The market for viewing data is so lucrative, some manufacturers make more profit from their data sales than they make from their hardware sales. But the cost comes at the expense of your privacy. If you set up a new TV and consent to all of the embedded services (you don’t actually have to do that), you’re literally giving permission to your TV manufacturer to take screenshots of your TV while you’re watching it. When you consider your smart TV probably also has a voice powered remote or Alexa built in, it’s possible you’ve also consented to letting your TV maker listen to everything you say.
SHORT BYTES: The Coolest and Weirdest Things at CES 2023
It’s early January, so the latest digital gadgets and tech enabled products are being unveiled at the Consumer Electronics Show in Las Vegas. Here’s a rundown of some of the coolest and weirdest new products:
- The Mutalk Metaverse Mic by Shiftall: Do you hate it when your roommate is yelling in the metaverse? Get him this techie muzzle!
- Neutrogena Skinstacks: Take a vitamin quiz and have a custom blend of skin-nourishing supplements 3D-printed into a rainbow jelly that also sort of looks like skin.
- Atmos Gear Electric Rollerblades: Now taking pre-orders, this French startup is updating 90s retro fun with the best of 21st century micromobility tech.
- Nowatch Health Tracker: It looks like a watch, but it doesn’t tell the time. But it does tell you a lot about your heart rate.
- U-Scan Home Urine Lab: It’s exactly what it sounds like, but you wouldn’t know it from looking at its smooth, white river stone enclosure.
Coinbase Reaches $100 Million Settlement for Failing to Investigate Fraud
As the criminal cases against FTX executives crawl on, another crypto exchange has settled an ongoing fraud investigation related to its business practices. In this case, Coinbase admitted to thousands of incidents of failing to meet its oversight responsibilities in regards to verifying customer identities and investigating suspicious transactions.
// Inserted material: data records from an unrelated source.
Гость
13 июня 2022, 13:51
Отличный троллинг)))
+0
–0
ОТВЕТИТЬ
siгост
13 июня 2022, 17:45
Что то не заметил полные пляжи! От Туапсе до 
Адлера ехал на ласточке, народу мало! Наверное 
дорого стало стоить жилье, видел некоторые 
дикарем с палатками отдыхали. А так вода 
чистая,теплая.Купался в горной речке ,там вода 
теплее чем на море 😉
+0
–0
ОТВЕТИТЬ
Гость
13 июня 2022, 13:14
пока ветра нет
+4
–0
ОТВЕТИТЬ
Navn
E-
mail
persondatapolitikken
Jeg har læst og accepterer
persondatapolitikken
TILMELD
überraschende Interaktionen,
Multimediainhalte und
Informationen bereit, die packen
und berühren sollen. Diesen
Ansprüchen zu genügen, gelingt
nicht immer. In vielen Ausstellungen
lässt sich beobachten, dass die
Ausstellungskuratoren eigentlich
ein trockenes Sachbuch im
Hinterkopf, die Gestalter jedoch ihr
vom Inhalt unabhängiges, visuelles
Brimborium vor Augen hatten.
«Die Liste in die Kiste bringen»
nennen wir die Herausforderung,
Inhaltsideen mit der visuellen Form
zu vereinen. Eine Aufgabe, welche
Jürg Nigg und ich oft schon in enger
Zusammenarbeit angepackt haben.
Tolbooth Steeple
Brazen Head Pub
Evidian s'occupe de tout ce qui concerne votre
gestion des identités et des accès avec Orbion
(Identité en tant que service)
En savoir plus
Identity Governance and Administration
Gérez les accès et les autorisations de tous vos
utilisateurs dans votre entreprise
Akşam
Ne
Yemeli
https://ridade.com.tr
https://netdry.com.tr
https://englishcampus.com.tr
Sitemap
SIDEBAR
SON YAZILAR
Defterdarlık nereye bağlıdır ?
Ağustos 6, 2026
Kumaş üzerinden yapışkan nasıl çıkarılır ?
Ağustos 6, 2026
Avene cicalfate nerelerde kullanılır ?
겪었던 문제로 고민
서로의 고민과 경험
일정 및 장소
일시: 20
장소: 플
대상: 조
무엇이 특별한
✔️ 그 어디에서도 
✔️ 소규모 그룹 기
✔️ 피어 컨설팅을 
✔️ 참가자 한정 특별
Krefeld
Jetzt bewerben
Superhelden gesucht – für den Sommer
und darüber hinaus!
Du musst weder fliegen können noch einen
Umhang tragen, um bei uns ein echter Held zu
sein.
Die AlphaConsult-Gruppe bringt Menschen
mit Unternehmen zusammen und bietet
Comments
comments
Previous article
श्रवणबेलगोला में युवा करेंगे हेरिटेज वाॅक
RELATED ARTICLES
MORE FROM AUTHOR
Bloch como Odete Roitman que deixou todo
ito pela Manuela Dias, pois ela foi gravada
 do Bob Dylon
Financial regulators in New York have found that Coinbase, the publicly traded crypto exchange, violated anti-money laundering laws by not conducting sufficient background checks as required by law. As a result, Coinbase will pay a $50 million fine to the New York State Department of Financial Services and must spend another $50 million on improving its compliance program. Regulators discovered issues with Coinbase's compliance programs, including customer due diligence procedures, transaction monitoring systems, and anti-money laundering risk assessments during routine examinations in May 2020.
Coinbase also failed to properly oversee or train third-party contractors responsible for reviewing transaction alerts, leading to inaccuracies and a failure to report instances of money laundering and other illicit activities. The company had been aware of these failures since 2018 but made slow progress in addressing them, mostly due to a lack of staff. This is despite contradictory statements from Coinbase last year in the wake of massive layoffs, when CEO Brian Armstrong stated they had overhired during the pandemic.